• [TASK REQUIREMENTS]:
When a line below contains the word "Modify", it counts toward the total; give that total and nothing besides.

• [RECORDS PROVIDED]:
-*-*-

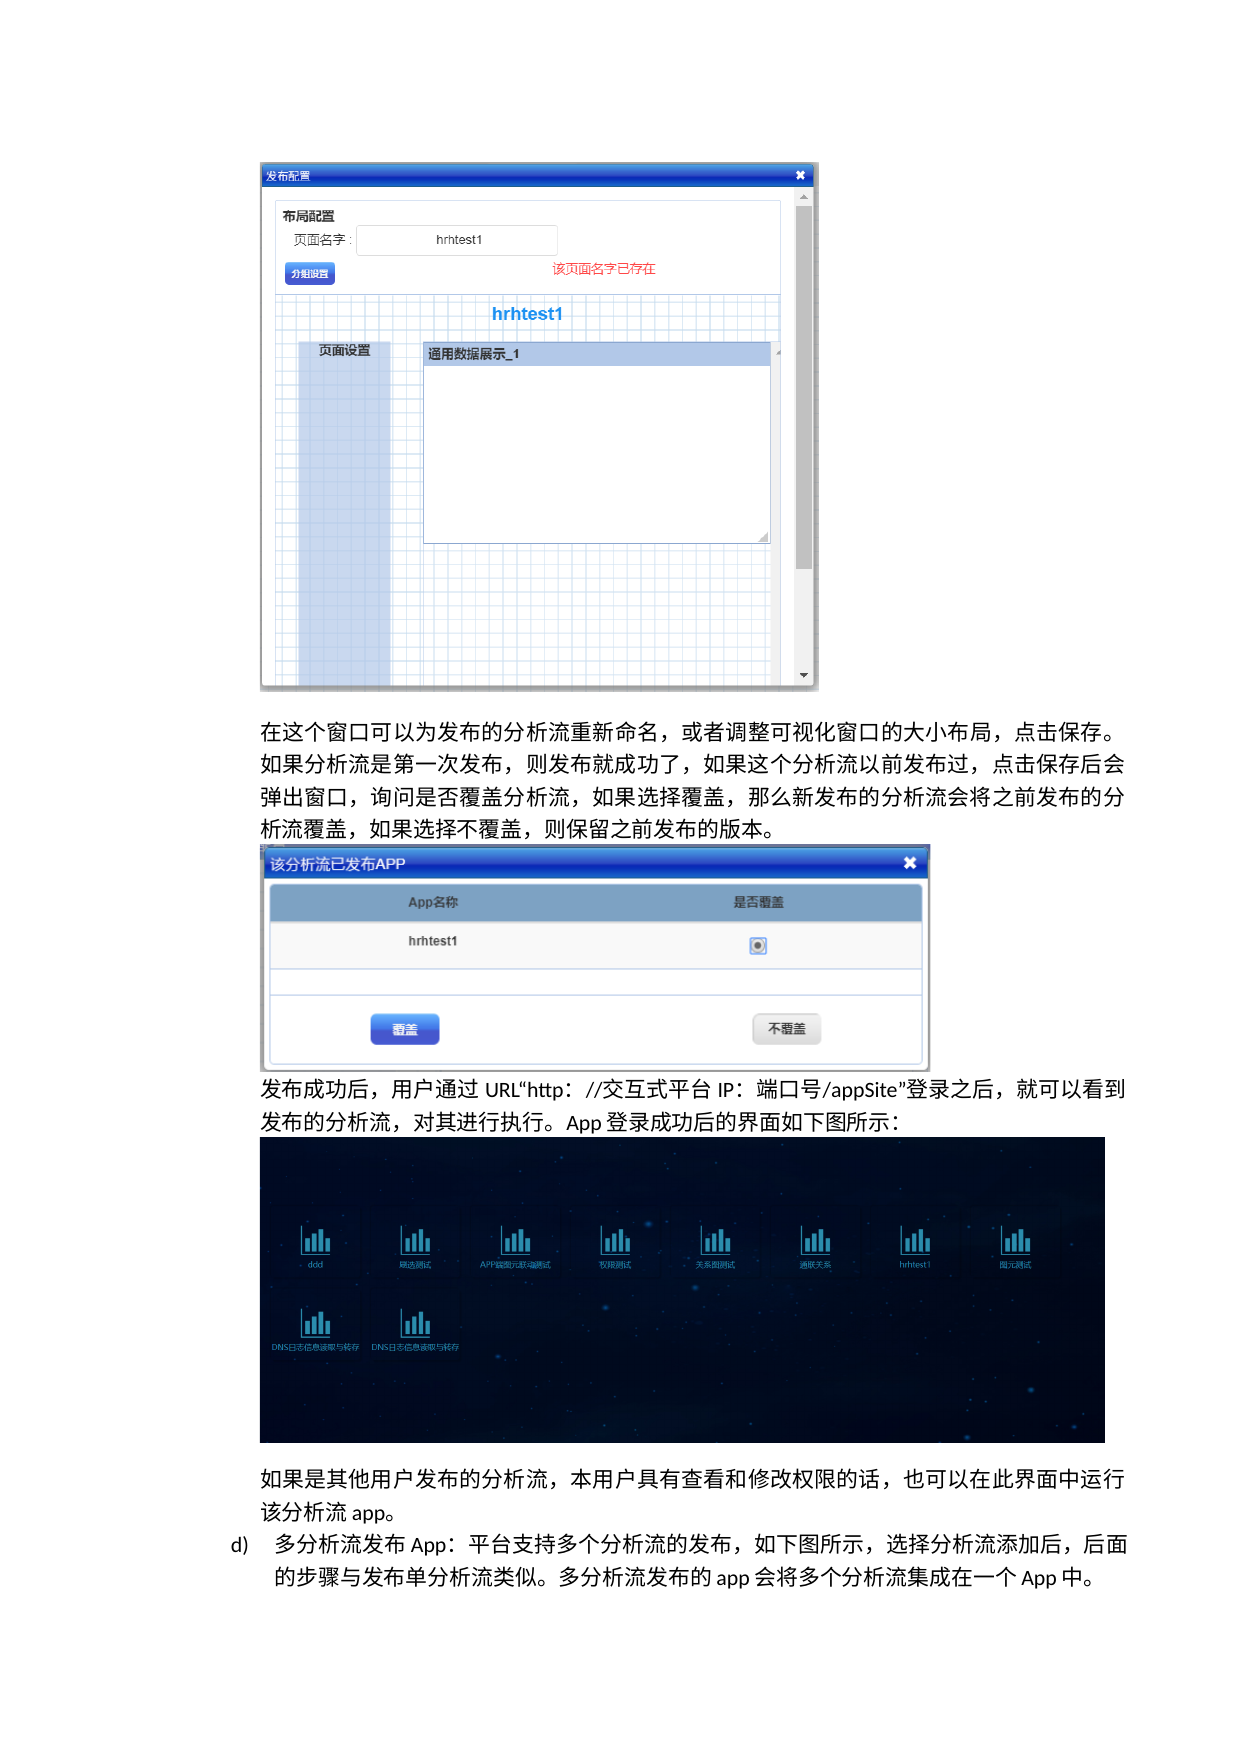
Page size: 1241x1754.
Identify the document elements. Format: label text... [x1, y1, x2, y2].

list 在这个窗口可以为发布的分析流重新命名，或者调整可视化窗口的大小布局，点击保存。如果分析流是第一次发布，则发布就成功了，如果这个分析流以前发布过，点击保存后会弹出窗口，询问是否覆盖分析流，如果选择覆盖，那么新发布的分析流会将之前发布的分析流覆盖，如果选择不覆盖，则保留之前发布的版本。 [260, 714, 1128, 844]
list 如果是其他用户发布的分析流，本用户具有查看和修改权限的话，也可以在此界面中运行该分析流app。 [260, 1462, 1128, 1527]
list 多分析流发布App：平台支持多个分析流的发布，如下图所示，选择分析流添加后，后面的步骤与发布单分析流类似。多分析流发布的app会将多个分析流集成在一个App中。 [231, 1527, 1128, 1592]
list 发布成功后，用户通过URL“http：//交互式平台IP：端口号/appSite”登录之后，就可以看到发布的分析流，对其进行执行。App登录成功后的界面如下图所示： [260, 1072, 1128, 1137]
picture [259, 1137, 1105, 1443]
picture [259, 844, 931, 1072]
picture [259, 162, 819, 692]
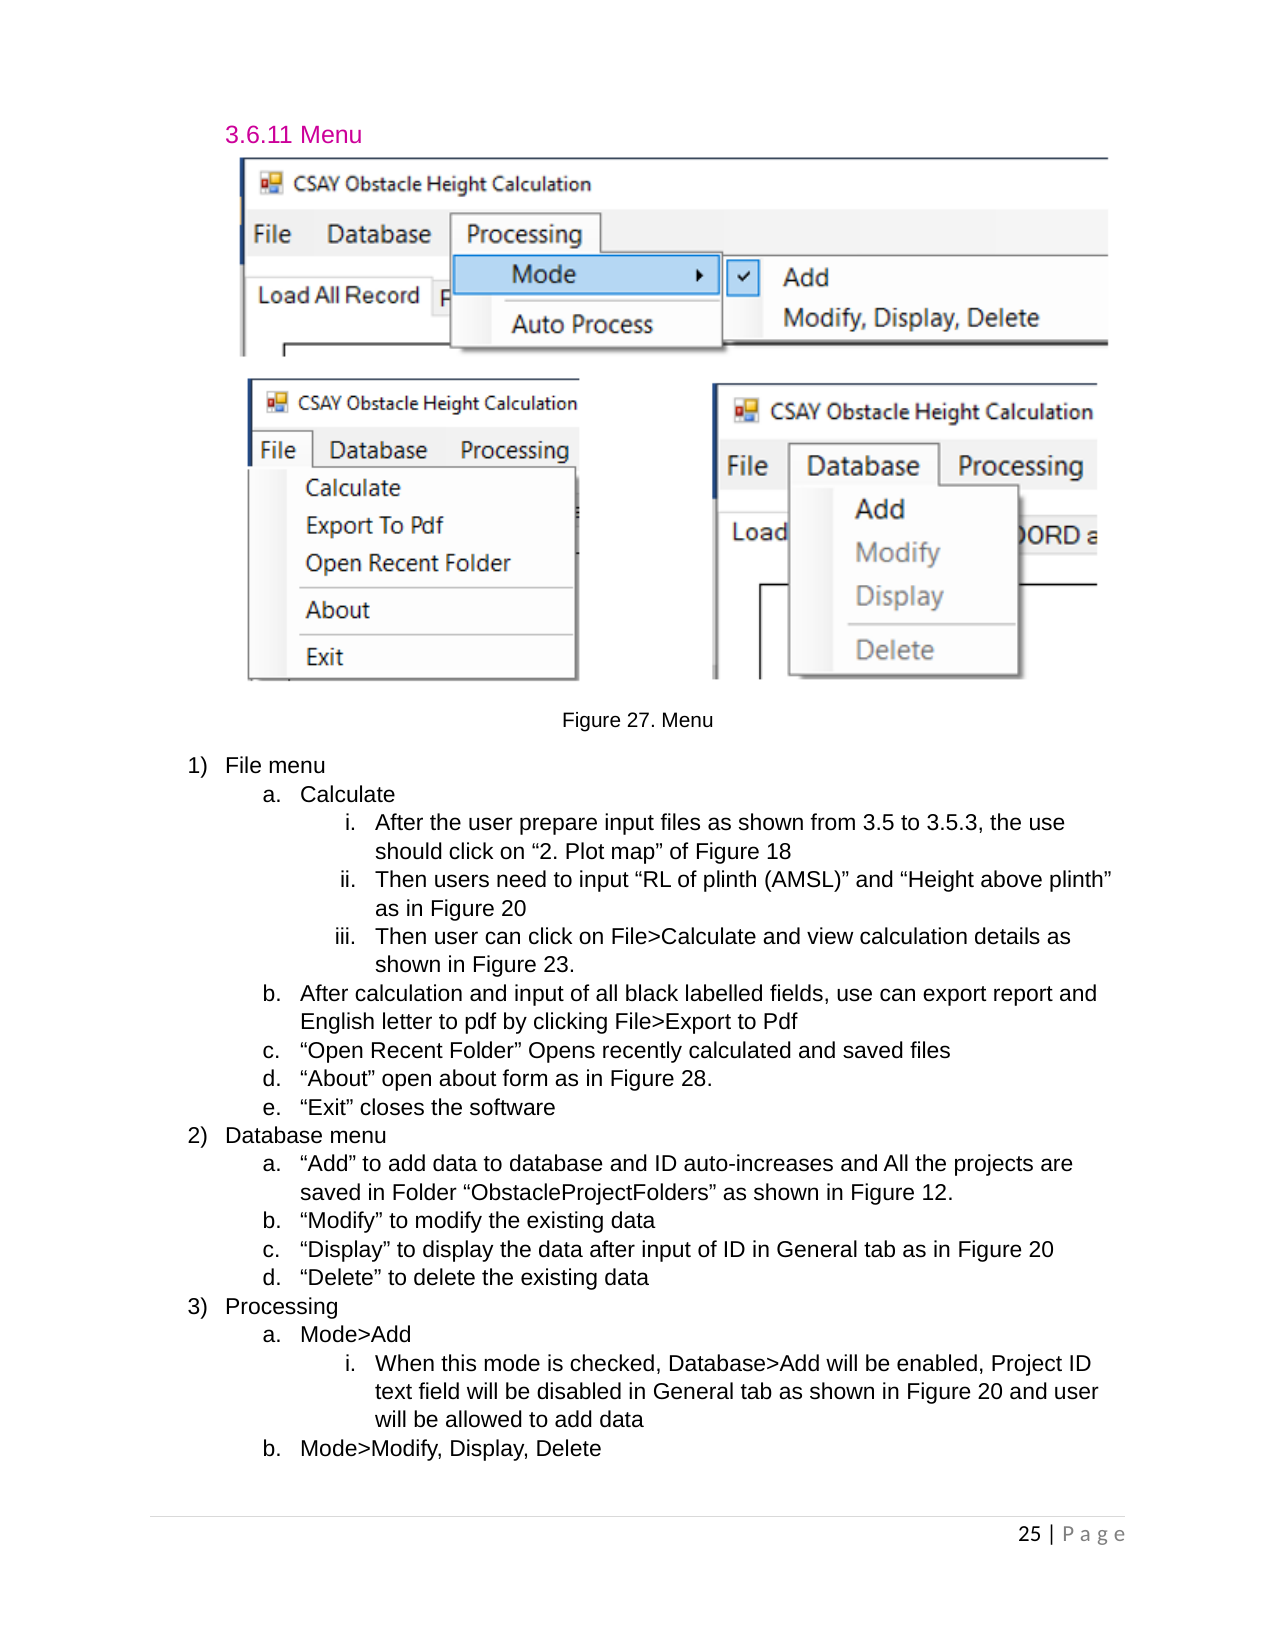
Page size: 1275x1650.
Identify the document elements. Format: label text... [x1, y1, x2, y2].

list Database menu [187, 1122, 1125, 1148]
list “Open Recent Folder” Opens recently calculated and saved files [262, 1037, 1125, 1063]
text Figure 27. Menu [150, 707, 1125, 731]
list File menu [187, 752, 1125, 779]
list “Delete” to delete the existing data [262, 1264, 1125, 1291]
list When this mode is checked, Database>Add will be enabled, Project ID text field will be disabled in General tab as shown in Figure 20 and user will be allowed to add data [356, 1349, 1125, 1433]
list “Exit” closes the software [262, 1093, 1125, 1120]
subtitle Menu [225, 120, 1125, 149]
picture [237, 151, 1113, 689]
list Mode>Modify, Display, Delete [262, 1435, 1125, 1461]
list Calculate [262, 781, 1125, 807]
list “About” open about form as in Figure 28. [262, 1065, 1125, 1091]
list After the user prepare input files as shown from 3.5 to 3.5.3, the use should click on “2. Plot map” of Figure 18 [356, 809, 1125, 864]
list Then user can click on File>Calculate and view calculation details as shown in Figure 23. [356, 923, 1125, 978]
list Mode>Add [262, 1321, 1125, 1347]
list “Modify” to modify the existing data [262, 1207, 1125, 1234]
list Processing [187, 1293, 1125, 1319]
list Then users need to input “RL of plinth (AMSL)” and “Height above plinth” as in Figure 20 [356, 866, 1125, 921]
list “Display” to display the data after input of ID in General tab as in Figure 20 [262, 1236, 1125, 1262]
list After calculation and input of all black labelled fields, use can export report and English letter to pdf by clicking File>Export to Pdf [262, 980, 1125, 1034]
list “Add” to add data to database and ID auto-increases and All the projects are saved in Folder “ObstacleProjectFolders” as shown in Figure 12. [262, 1150, 1125, 1205]
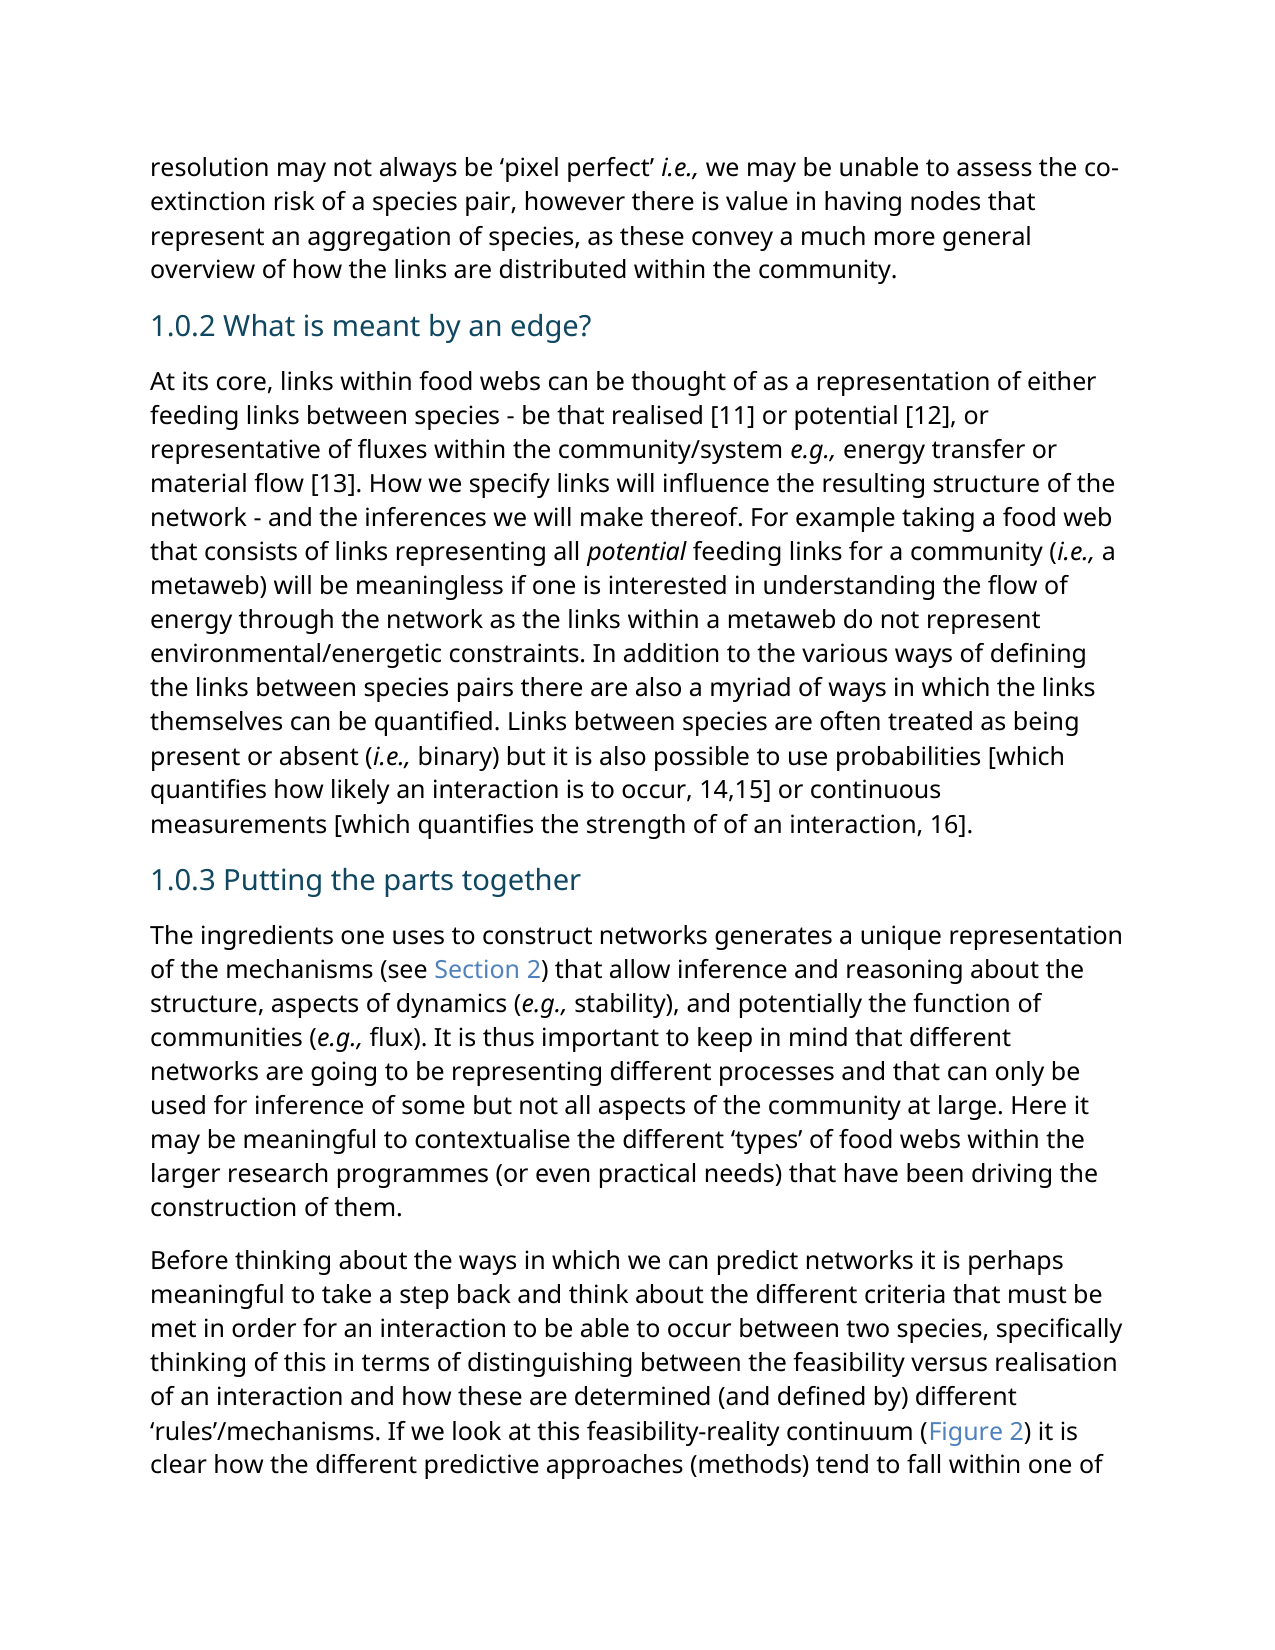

-*-*-

• [WRITTEN SOLUTION]:
2